The Great Escape in Lake George, New York is a small park with a rich history. Debuting as Storytown USA in 1954, it claims to be one of the first theme parks ever opened in the United States. The brainchild of a prominent local man named Charles Wood, the park was renamed "The Great Escape" in 1983 to reflect its expanding offerings, which by that time included a Ghost Town and Jungleland area as well as major rides. Below is the historic heart of the park.
Wednesday, August 11, 2021
The Great Escape
The Great Escape's most notable attraction was added in 1994. The Comet has a long history and was seen at the time of its opening as a victory in preservation, as it began its life at Crystal Beach Park in Ontario, Canada in 1948. However, its origins stretch back even further than that.
The Comet used much of the structural steel from the former Cyclone at Crystal Beach, which was known as one of the most intense coasters of all time, so much so that a nurse was often stationed at its exit. From its opening in 1927, the brutal Cyclone grew increasingly less popular and more difficult to maintain. The redesigned Comet was an economical way to add a new ride and became a local favorite.
Crystal Beach closed in 1989, and everyone hoped that the Comet would find a new home. When Charlie Wood purchased it at auction, many breathed a sigh of relief. It would take several years, but the Comet finally opened at its new home in 1994.
In 1996, the park was absorbed into the rapidly expanding Premier Parks, which purchased the massive chain of Six Flags parks two years later. Today, the Great Escape is one of three parks owned by Six Flags that does not use the Six Flags name.
Ghost Town was added in 1957. You originally had to walk through a cave behind a waterfall to enter, though you can see that that was blocked off the day I visited due to construction near the other end. When it first opened, Ghost Town contained many small buildings and exhibits, but the area's charm has fallen victim to Six Flags, who replaced the classic Tornado darkride with the Canyon Blaster mine train coaster in 2003.

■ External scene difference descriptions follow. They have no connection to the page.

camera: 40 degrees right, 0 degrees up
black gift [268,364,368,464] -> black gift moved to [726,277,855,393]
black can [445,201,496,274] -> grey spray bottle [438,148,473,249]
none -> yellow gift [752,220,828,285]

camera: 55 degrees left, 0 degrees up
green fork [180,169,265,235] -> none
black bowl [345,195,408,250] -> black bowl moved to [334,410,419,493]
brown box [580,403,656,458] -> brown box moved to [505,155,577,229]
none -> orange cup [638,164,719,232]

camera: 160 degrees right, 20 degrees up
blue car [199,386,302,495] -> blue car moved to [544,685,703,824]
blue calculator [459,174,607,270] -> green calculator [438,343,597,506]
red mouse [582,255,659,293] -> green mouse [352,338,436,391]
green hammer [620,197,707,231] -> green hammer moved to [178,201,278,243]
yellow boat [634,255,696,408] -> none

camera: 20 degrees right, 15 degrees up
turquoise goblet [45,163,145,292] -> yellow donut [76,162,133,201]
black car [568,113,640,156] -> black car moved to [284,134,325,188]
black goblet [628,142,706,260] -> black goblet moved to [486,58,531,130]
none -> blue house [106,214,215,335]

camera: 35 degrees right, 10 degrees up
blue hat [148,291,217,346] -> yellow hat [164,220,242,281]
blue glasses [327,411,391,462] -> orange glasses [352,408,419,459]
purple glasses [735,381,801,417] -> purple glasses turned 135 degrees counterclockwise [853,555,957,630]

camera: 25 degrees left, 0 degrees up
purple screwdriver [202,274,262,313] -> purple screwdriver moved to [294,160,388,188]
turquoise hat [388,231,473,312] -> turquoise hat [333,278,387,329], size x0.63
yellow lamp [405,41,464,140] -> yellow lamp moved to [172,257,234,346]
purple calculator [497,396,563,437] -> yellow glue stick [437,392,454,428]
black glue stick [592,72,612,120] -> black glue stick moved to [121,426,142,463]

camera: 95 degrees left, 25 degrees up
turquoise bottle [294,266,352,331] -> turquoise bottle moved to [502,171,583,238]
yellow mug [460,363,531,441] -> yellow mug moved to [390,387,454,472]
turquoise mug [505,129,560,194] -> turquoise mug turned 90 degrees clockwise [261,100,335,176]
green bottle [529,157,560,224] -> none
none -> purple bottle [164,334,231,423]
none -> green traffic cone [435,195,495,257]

You can still find remnants of the park's Storytown beginnings in its center. The pumpkin coach around the castle used to be a unique attraction where children could ride with Cinderella, but now it's only used as a display piece.
Although Six Flags erased some of the park's charm, Great Escape still has a much more pleasant, "country" atmosphere compared to other Six Flags parks, as it retains lots of trees.
Charles Wood was known not only for his work in making Lake George a well-known tourist destination but also as a friend to the community with his prolific charitable work. A colorful character, Wood was inducted into the International Association of Amusement Parks' Hall of Fame in 1992.
Arto Monaco was a famous local artist who built child-sized play buildings for Storytown USA and other parks in the Adirondacks, including his own, the Land of Make-Believe.